We have heard it over and over again, this olympics was the first olympics where every team had female athletes. This was considered a resounding success and a triumph of the spirit of the olympics, but what happens to these women once the fanfare is gone and the glitter dust settles?
Wojdan Shaherkani was one of the women put forward by Saudi Arabia in the heavy-weight judo competition. She lost her bout within two minutes. Unsurprising considering the olympics was her first official judo competition, since Saudi Arabia outlaws women participating in sports in public. Saudi Arabian television networks refused to broadcast her match and she was routinely called a “prostitute of the olympics. “
It is hard not to wonder what is the point of it all. Will the pressure that was placed on Saudi Arabia by the International Olympic Committee make life better for Wojdan Shaherkani and other women like her? Will it result in the loosening of the tight social controls that prevent women from participating in sports and athletics in Saudi Arabia? Perhaps now that her role as token sacrificial lamb has been played Wojdan Shaherkani will have to go back to her home and live as she did, while we all pat ourselves on the back for an olympics where every country had women athletes.
Perhaps this will simply serve as something that the Saudi Arabian government can point to when it faces criticism from within and without. Women were allowed to compete in the olympic games, it can’t be all that bad right? I hope with all my heart that Wojdan Shaherkani will be able to go home and live her life unmolested because of this experience. I hope that she doesn’t have to face the shouts of being a “prostitute of the olympics.” I hope that her family continues to support her and look after her. The International Olympic Committee sure as hell won’t.
It is easy to pat ourselves on the back and about these olympic games being the best ever for women. I think however it is important to think about what happens to these pioneering women, to honor their bravery and their sacrifice after the excitement fades and they have to go back to dealing with their lives.

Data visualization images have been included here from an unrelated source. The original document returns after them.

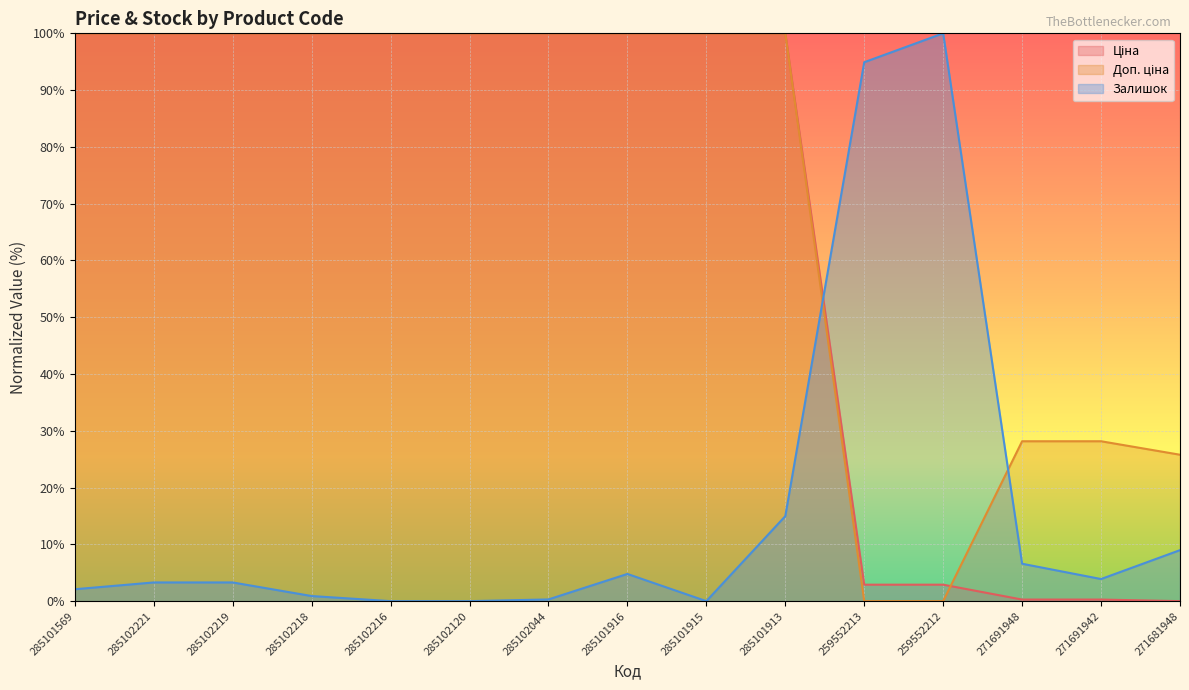

What is the label of the 11th point from the left?

259552213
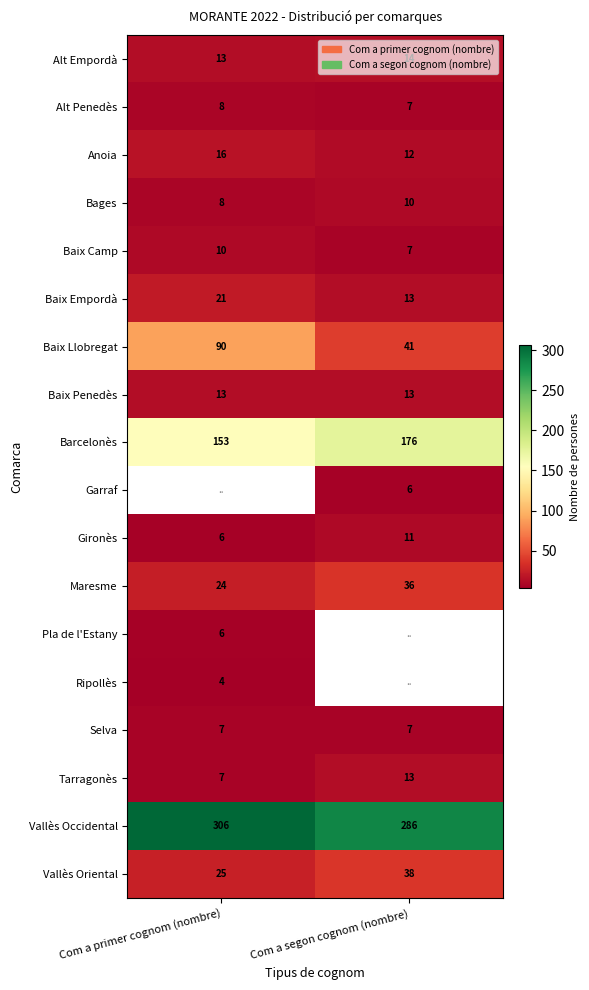

Is the value of Anoia at Com a primer cognom (nombre) greater than the value of Tarragonès at Com a primer cognom (nombre)?

Yes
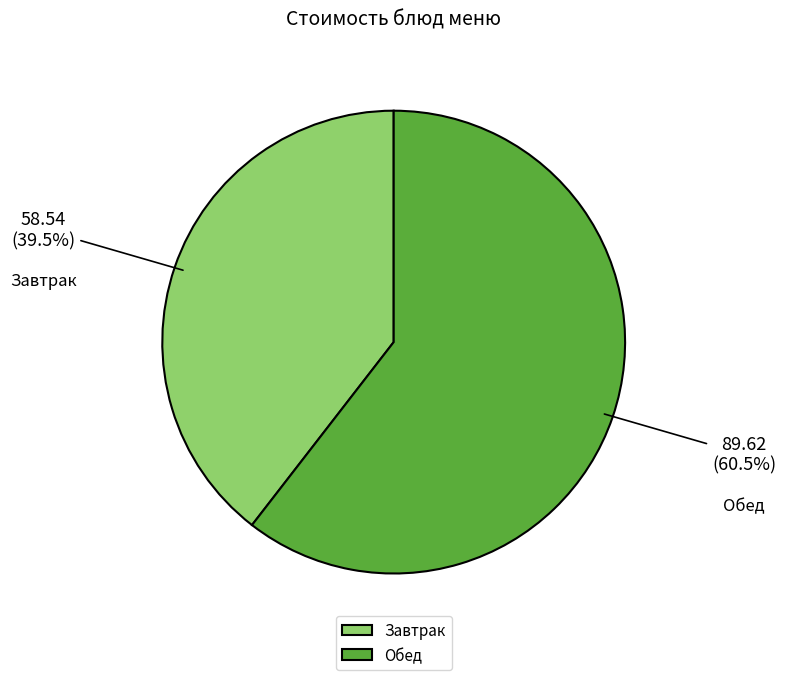

Is there a majority slice in this chart?

Yes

I hope that somehow Wojdan Shaherkani will go on to inspire other Saudi Arabian women to do what gives them joy, but I hope that in the future it will be on her own terms. Not as a tool of the self gratifying interests of the International Olympic Committee.

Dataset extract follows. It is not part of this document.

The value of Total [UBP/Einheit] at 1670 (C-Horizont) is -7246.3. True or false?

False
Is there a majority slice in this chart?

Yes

Tokenistic inclusion of women at the olympics is not the same as meaningful change for women in their home countries. While we should celebrate this achievement it is also important to remember the context in which it exists and what it means for the women who must be the trailblazers, sometimes whether they want to be or not. Let us not purely get swept up in the hysteria of the olympics but use it to think about what women participating in sports on a global stage means for the world.